◆ WHAT THE TASK REQUIRES ◆
In the records below, count the lines that have "button" and answer with the number alone.

◆ GIVEN ENTRIES ◆
-- Opening Marker --

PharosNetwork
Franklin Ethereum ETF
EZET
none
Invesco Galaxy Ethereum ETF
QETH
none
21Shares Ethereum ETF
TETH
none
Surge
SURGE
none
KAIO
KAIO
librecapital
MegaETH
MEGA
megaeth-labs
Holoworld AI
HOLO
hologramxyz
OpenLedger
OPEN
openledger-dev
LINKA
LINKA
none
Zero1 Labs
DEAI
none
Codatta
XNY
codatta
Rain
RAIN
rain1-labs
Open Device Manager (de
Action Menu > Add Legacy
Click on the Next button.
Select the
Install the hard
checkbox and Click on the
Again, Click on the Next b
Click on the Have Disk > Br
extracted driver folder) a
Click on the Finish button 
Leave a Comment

-- Closing Marker --
-- Opening Marker --

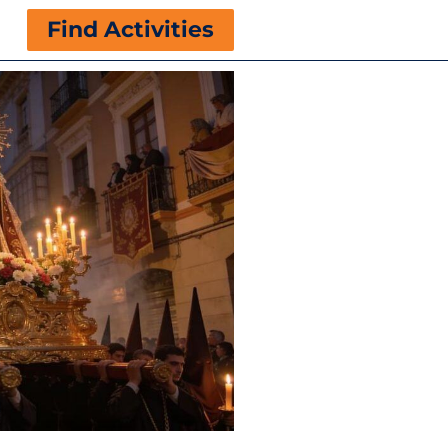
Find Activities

-- Closing Marker --

◆ WRITTEN REPLY ◆
2